И снова, немного помолчав, в бочку:
– Говорил: замри!
В бочке – Генка. Замысел прост и дерзок: заехать как можно дальше, оставаясь незамеченным, а там не высадят, не погонят домой.
Генку, несмотря на все уговоры, Василич – его отец – с собой не взял – велел оставаться дома пасти гусей. Гусей на Генкином дворе, по словам Генки, прорва. И всю эту прорву надо исправно каждое утро гонять на озеро за село, а вечером встречать.
– Нюрка справится сама, а не справится – братаны помогут, – решил одним махом Генка.

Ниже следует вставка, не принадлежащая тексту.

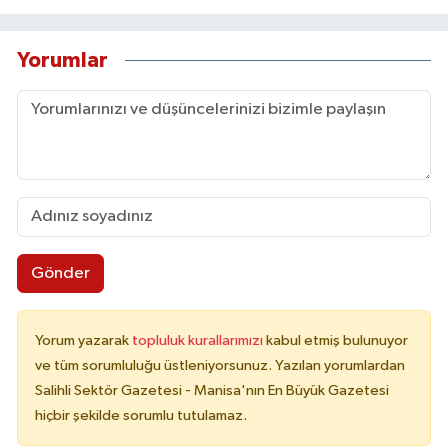
Yorumlar
Gönder
Yorum yazarak
topluluk kurallarımızı
kabul etmiş bulunuyor
ve tüm sorumluluğu üstleniyorsunuz. Yazılan yorumlardan
Salihli Sektör Gazetesi - Manisa'nın En Büyük Gazetesi
hiçbir şekilde sorumlu tutulamaz.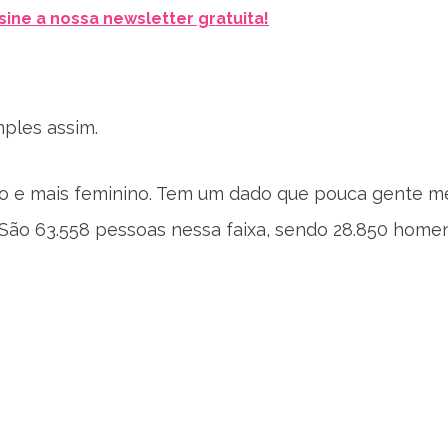
sine a nossa newsletter gratuita!
mples assim.
ho e mais feminino. Tem um dado que pouca gente m
s. São 63.558 pessoas nessa faixa, sendo 28.850 home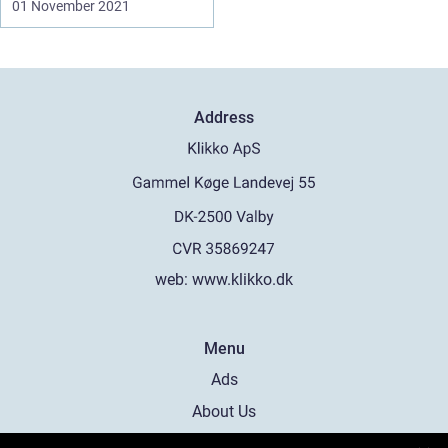
01 November 2021
Address
web:
www.klikko.dk
Menu
Ads
About Us
Cookies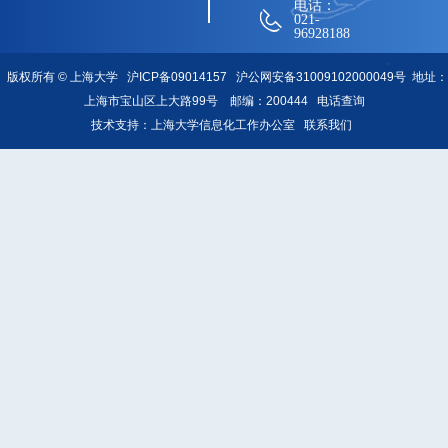
电话：
021-
96928188
版权所有 ©
上海大学
沪ICP备09014157
沪公网安备31009102000049号
地址：
上海市宝山区上大路99号 邮编：200444
电话查询
技术支持：
上海大学信息化工作办公室
联系我们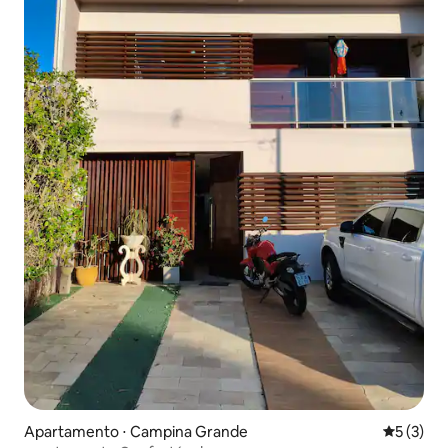
Apartamento ⋅ Campina Grande
5 de uma 
5 (3)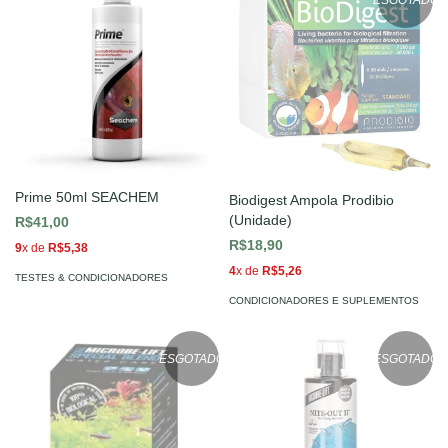
ESGOTADO
Prime 50ml SEACHEM
Biodigest Ampola Prodibio
(Unidade)
R$41,00
R$18,90
9
x de
R$5,38
4
x de
R$5,26
TESTES & CONDICIONADORES
CONDICIONADORES E SUPLEMENTOS
ESGOTADO
ESGOTADO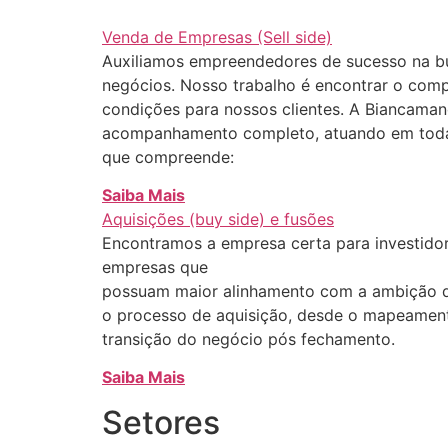
Venda de Empresas (Sell side)
Auxiliamos empreendedores de sucesso na bu
negócios. Nosso trabalho é encontrar o comp
condições para nossos clientes. A Biancaman
acompanhamento completo, atuando em toda
que compreende:
Saiba Mais
Aquisições (buy side) e fusões
Encontramos a empresa certa para investidor
empresas que
possuam maior alinhamento com a ambição 
o processo de aquisição, desde o mapeamento
transição do negócio pós fechamento.
Saiba Mais
Setores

У него уже три взрослых брата. Все они когда-то гоняли гусей на озеро. Но ни одного из них скорая на прозвища наша улица не отметила, а Генку, он уже и не помнит с каких пор, все зовут Гусиным богом.
…Обнаруживают Генку в бочке внезапно. У последнего по пути колодца (а не на дальнем полевом стане, как предполагалось) делается остановка для того, чтобы набрать воды.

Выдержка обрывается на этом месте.